Post-Processing Verification

A new end-of-batch verification step was added:

       8000-VERIFY-BATCH-TOTALS.
           IF WS-APPROVED-COUNT + WS-DENIED-COUNT +
              WS-PENDED-COUNT NOT = WS-TOTAL-PROCESSED
               MOVE 'ADJUDICATION COUNT MISMATCH'
                   TO WS-ALERT-MSG
               COMPUTE WS-ORPHAN-COUNT =
                   WS-TOTAL-PROCESSED -
                   WS-APPROVED-COUNT -
                   WS-DENIED-COUNT -
                   WS-PENDED-COUNT
               PERFORM 9800-SEND-ALERT
           END-IF
           .

The Broader Lesson

This incident became a teaching moment across MedClaim. James created a one-page coding standard addendum titled "The WHEN OTHER Rule" with three mandates:

  1. Every EVALUATE must have a WHEN OTHER clause. No exceptions. Code reviews must reject any EVALUATE without one.

  2. Every WHEN OTHER must take a meaningful action. Logging is a minimum; where possible, WHEN OTHER should set the record to a safe state (pend, reject) rather than merely noting the anomaly.

  3. Every conditional decision must be validated post-processing. If a batch processes N records, the sum of all outcomes must equal N. Any discrepancy triggers an immediate alert.
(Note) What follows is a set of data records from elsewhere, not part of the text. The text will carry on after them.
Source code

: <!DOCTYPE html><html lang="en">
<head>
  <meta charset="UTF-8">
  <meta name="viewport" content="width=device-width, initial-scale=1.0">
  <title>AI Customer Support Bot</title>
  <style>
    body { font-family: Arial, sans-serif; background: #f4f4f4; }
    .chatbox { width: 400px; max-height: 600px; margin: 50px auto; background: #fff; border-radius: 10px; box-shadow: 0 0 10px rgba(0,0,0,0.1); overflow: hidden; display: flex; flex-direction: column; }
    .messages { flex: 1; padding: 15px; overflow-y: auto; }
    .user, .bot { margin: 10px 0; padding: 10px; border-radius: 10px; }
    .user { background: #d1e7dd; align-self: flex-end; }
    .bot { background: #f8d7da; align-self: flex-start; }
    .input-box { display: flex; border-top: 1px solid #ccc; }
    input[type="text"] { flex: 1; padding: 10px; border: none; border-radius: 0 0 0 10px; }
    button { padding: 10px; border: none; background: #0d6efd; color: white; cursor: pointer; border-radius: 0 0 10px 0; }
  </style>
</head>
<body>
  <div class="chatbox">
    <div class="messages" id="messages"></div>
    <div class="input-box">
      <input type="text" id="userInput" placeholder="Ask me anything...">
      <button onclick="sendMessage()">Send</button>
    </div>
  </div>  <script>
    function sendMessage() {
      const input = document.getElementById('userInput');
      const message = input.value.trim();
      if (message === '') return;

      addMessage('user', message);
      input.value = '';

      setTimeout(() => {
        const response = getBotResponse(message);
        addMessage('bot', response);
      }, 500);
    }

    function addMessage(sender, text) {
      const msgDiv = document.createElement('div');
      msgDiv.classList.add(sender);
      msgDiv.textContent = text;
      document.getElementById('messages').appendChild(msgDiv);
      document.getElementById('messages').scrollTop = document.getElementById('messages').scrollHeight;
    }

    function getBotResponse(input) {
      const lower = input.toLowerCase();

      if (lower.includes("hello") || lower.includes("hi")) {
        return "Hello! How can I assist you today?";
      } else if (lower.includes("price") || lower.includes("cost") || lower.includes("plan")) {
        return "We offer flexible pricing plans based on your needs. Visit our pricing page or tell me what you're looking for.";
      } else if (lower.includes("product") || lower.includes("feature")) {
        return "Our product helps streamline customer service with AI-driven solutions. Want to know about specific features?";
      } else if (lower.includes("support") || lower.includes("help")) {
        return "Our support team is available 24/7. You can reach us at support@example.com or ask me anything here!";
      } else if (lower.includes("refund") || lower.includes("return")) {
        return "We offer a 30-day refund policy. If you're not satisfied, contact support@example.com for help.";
Sarah Kim summarized the lesson in terms that resonated beyond the technical team: "We didn't lose $2.1 million because of bad code. We lost it because we assumed our code knew about every possible input. It didn't. It never does."

Discussion Questions

  1. The EVALUATE statement without WHEN OTHER did not cause an abend — it silently did nothing. Why is this "silent failure" mode often more dangerous than a crash?

  2. The root cause analysis identified a change management gap (the database team added a code without notifying the adjudication team). How would you design a process to prevent this type of cross-team disconnect?

  3. James's audit found that 23% of EVALUATE statements lacked WHEN OTHER. If you were prioritizing which ones to fix first, what criteria would you use?

  4. The 88-level PROVIDER-TYPE-VALID acts as a "whitelist" of known values. How does this approach differ from the WHEN OTHER approach, and why might you want both?

  5. Consider the post-processing verification step. What are the limitations of this approach? Can you think of a scenario where the counts balance but there is still a logic error?